- Excerpt to read:
On the way out I asked Sagacious Dave what he'd thought of it (his son had been sitting between us so I hadn't heard his reaction to the choicer moments of the film). 'That was very congruent,' he said, with a beatific smile upon his face. It turned out this meant he thought it cleaved very admirably to the requirements of the action movie genre. And indeed it does: lots of cars and even a few buildings are demolished, Mr Statham gets to beat up multiple people simultaneously in more than one scene, and genial Dwayne gets to do a Samoan war dance before dragging a helicopter out of the sky using sheer muscle power. (If, as has been suggested, the fight scenes are carefully choreographed so both stars take exactly the same number of punches for contractual reasons, it is not at all obvious.) But it also entertains mightily as a knockabout comedy film, with the two leads sparring breezily and overcoming some very Carry On-level humour. Thankfully the film does have a sense of its own ridiculousness and plays up to this just enough: it is, of course, absurd to suggest that Dwayne Johnson (an actor so monolithic that compared to him J-Stat is described as the 'small, subtle' one) can evade an international manhunt by putting on a cap and a false moustache, but it's such an amusing idea that the movie gets away with it. Only when Kevin Hart comes on to do the actual comic relief do things feel a bit laboured and you wish they'd get on with it.

- Stored data entries:
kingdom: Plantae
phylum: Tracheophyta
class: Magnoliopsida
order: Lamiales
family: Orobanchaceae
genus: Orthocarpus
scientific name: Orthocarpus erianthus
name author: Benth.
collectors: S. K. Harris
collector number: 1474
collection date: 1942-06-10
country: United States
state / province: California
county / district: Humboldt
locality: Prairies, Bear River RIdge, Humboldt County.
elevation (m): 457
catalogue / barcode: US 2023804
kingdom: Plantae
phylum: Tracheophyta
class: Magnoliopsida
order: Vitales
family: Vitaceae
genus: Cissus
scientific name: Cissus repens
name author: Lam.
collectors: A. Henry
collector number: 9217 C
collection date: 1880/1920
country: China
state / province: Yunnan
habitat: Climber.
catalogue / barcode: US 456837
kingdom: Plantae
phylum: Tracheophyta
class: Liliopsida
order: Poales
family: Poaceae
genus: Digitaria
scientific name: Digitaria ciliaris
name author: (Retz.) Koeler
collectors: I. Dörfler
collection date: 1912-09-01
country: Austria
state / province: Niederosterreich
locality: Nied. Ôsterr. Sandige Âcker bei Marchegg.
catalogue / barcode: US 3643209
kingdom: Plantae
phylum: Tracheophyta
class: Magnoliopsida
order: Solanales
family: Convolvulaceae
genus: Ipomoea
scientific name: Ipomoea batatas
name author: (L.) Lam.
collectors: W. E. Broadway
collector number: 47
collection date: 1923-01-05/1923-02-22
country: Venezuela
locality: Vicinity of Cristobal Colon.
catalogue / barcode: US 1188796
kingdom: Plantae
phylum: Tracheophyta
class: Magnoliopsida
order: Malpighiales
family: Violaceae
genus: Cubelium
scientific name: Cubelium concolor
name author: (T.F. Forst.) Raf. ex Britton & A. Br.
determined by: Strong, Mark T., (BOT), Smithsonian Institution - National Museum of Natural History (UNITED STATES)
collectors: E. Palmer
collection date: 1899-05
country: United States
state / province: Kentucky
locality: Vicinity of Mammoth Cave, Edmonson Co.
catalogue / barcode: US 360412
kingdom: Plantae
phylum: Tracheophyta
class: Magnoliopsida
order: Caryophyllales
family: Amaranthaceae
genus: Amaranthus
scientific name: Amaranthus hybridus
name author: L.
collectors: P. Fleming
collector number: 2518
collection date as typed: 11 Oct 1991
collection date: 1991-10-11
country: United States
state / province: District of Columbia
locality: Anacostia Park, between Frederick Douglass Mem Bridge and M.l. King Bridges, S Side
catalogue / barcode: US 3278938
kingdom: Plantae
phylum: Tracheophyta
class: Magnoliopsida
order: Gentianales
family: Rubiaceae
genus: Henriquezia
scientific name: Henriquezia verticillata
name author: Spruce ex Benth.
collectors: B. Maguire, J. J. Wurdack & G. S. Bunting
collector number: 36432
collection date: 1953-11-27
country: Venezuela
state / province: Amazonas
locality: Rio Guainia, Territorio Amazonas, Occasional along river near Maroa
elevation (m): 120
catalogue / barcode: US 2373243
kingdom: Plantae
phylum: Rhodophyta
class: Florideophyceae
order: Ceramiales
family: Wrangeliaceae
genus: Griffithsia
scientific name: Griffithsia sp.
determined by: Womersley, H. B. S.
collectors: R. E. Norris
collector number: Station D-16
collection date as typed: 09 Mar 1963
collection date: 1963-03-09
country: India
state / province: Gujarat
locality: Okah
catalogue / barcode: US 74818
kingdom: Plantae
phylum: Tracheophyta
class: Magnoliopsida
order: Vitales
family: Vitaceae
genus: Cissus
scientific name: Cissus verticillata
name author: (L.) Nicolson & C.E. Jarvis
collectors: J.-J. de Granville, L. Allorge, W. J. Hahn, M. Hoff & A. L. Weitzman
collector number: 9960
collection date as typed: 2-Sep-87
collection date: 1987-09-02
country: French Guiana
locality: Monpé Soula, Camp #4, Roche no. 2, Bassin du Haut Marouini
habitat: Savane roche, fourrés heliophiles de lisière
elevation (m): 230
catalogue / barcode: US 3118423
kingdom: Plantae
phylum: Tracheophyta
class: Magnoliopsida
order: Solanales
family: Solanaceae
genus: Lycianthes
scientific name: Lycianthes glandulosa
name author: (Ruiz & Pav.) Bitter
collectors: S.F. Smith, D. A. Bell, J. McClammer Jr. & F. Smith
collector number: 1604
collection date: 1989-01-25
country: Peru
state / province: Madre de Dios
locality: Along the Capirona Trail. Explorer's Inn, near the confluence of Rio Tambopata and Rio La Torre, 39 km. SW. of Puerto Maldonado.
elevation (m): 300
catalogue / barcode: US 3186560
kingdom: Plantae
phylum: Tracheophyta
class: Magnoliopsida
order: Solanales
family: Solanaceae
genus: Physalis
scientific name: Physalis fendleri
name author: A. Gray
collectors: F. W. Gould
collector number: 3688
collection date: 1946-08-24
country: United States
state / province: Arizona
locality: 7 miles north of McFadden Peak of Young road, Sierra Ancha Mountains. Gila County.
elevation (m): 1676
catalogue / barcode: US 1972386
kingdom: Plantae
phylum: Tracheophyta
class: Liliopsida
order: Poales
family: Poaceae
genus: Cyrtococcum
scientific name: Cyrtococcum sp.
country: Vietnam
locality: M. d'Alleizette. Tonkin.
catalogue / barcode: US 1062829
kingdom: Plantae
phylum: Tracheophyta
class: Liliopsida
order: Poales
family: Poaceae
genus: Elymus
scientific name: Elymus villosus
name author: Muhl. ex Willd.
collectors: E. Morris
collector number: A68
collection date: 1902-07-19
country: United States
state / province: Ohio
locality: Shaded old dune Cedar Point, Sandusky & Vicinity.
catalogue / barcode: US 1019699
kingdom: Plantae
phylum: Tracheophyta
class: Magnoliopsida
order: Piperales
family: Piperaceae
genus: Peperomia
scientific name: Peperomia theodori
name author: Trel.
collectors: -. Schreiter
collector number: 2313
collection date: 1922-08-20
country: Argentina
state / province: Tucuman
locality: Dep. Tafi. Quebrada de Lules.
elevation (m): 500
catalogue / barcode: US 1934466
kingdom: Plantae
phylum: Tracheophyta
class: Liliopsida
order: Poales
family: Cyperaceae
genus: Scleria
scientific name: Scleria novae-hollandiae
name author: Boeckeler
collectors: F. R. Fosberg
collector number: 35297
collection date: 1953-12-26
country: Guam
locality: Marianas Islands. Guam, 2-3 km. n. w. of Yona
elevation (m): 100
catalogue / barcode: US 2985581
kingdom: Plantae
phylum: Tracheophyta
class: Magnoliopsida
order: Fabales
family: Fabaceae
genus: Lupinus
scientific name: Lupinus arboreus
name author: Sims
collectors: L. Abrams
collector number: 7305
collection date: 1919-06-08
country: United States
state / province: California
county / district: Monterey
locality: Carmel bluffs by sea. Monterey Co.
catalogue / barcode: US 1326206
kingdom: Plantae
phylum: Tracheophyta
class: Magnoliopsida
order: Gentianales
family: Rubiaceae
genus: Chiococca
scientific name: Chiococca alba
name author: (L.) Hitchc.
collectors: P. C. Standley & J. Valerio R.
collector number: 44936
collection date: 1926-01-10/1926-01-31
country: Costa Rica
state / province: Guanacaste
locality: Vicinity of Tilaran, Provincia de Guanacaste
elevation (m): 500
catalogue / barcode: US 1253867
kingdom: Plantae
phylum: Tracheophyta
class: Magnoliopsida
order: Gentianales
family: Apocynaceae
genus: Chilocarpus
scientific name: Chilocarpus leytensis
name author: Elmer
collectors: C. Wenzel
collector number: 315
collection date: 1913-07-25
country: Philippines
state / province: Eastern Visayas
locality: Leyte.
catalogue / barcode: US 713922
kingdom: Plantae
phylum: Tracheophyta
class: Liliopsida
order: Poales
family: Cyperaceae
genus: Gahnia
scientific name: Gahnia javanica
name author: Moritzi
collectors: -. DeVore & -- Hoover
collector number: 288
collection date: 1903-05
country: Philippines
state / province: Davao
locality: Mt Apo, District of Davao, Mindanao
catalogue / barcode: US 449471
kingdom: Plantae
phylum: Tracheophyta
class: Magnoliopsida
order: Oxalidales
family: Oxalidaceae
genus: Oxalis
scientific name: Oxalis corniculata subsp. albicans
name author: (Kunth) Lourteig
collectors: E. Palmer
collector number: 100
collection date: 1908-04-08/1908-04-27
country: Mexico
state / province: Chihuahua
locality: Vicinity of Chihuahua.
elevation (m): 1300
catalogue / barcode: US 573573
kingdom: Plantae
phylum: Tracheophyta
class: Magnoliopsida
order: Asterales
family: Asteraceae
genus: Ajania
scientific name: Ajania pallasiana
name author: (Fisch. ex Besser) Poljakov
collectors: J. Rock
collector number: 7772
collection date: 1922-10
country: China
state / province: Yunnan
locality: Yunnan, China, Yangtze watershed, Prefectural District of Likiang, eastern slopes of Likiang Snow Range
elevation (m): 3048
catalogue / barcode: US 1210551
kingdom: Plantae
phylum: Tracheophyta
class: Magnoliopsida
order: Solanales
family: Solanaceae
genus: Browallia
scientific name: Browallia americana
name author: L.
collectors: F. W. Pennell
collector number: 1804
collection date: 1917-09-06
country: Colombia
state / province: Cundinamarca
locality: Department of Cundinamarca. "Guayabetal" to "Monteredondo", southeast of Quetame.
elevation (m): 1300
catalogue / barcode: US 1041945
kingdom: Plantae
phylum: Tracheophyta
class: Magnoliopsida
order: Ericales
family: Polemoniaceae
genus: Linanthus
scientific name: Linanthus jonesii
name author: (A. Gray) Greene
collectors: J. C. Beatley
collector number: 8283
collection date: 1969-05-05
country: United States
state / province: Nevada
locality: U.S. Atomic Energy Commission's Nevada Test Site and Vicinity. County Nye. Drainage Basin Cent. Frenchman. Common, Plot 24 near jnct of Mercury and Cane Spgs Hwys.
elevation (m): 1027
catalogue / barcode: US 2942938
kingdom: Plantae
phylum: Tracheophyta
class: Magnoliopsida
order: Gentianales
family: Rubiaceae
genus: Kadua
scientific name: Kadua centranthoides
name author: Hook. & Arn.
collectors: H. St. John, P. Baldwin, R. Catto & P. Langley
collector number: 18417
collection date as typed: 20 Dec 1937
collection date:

- Brief 1: Decide whether each statement agrees with the film review, answering yes or no and quoting the deciding words: (a) Sagacious Dave's son sat between the writer and Dave during the film; (b) it is plainly evident that the fight scenes give both stars an equal number of punches; (c) the film becomes somewhat labored when Kevin Hart provides the comic relief.
- Brief 2: Recast the paragraph of the film review beginning "On the way out I asked Sagacious Dave" as a concise bulleted list that retains its main facts.
- Brief 3: Resume the film review from its final sentence.
The stored data entries bear no relation to the film review.

- Expected output 1:
(a) Yes: "his son had been sitting between us so I hadn't heard his reaction to the choicer moments of the film"
(b) No: "it is not at all obvious"
(c) Yes: "Only when Kevin Hart comes on to do the actual comic relief do things feel a bit laboured and you wish they'd get on with it"

- Expected output 2:
- Sagacious Dave called the film "very congruent," meaning it adheres admirably to the requirements of the action movie genre.
- It fits the genre: many cars and some buildings are destroyed, Mr Statham fights several people at once in more than one scene, and Dwayne Johnson performs a Samoan war dance before pulling a helicopter from the sky.
- Any contractual choreography giving both stars equal punches is not at all obvious.
- The film also works as a knockabout comedy, with the leads sparring breezily and overcoming very Carry On-level humor.
- It is aware of its own ridiculousness, as when Johnson evades an international manhunt with a cap and a false moustache, and it gets away with the idea.
- Only Kevin Hart's comic relief feels somewhat labored.

- Expected output 3:
They even find time to include the necessary character beats and reflective moments as the film continues, and we learn a bit of the back-story of both lead characters (Mr Shaw's history has become a bit confusing, and his reinvention as misunderstood anti-hero kind of glosses over the fact he murdered Sung Kang in F&F 3, 6, and 7, but hey ho). But Leitch knows not to get too bogged down in this stuff and soon we are back to moments of priceless cinematic gold like Eddie Marsan running amok with a flamethrower or Idris Elba being head-butted in slow-motion.

Needless to say, the action choreography is lavish and immaculate, as you would expect from a movie on this scale. I think there is a strong case to be made that the Fast & Furious films have really displaced the Bond franchise as cinema's big, brash, outrageous action series – they don't have quite the same wit or classiness, but they don't take themselves too seriously, know how to stick to a winning formula, and they are almost irresistibly entertaining, especially when they're fronted by actors like Johnson and Statham.

That said, we are told that Fast & Furious 10 will mark the end of the series. Happily, though, it looks very much like future Hobbs & Shaw movies are on the cards, separate to all of that. Does the Fast & Furious series really need Vin Diesel and all of that Los Angeles street racer malarkey? On the evidence of this film, I would say not. This is a very silly film, but that doesn't mean it isn't a lot of fun, too.


Also This Week...

In Fabric, a knowingly bonkers comedy-horror film from writer-director Peter Strickland. A woman who's joined a dating agency after an acrimonious split buys a new dress; unfortunately the department store appears to be run by witches and the dress is cursed; increasingly bizarre and ominous events assail her and subsequent owners of the garment.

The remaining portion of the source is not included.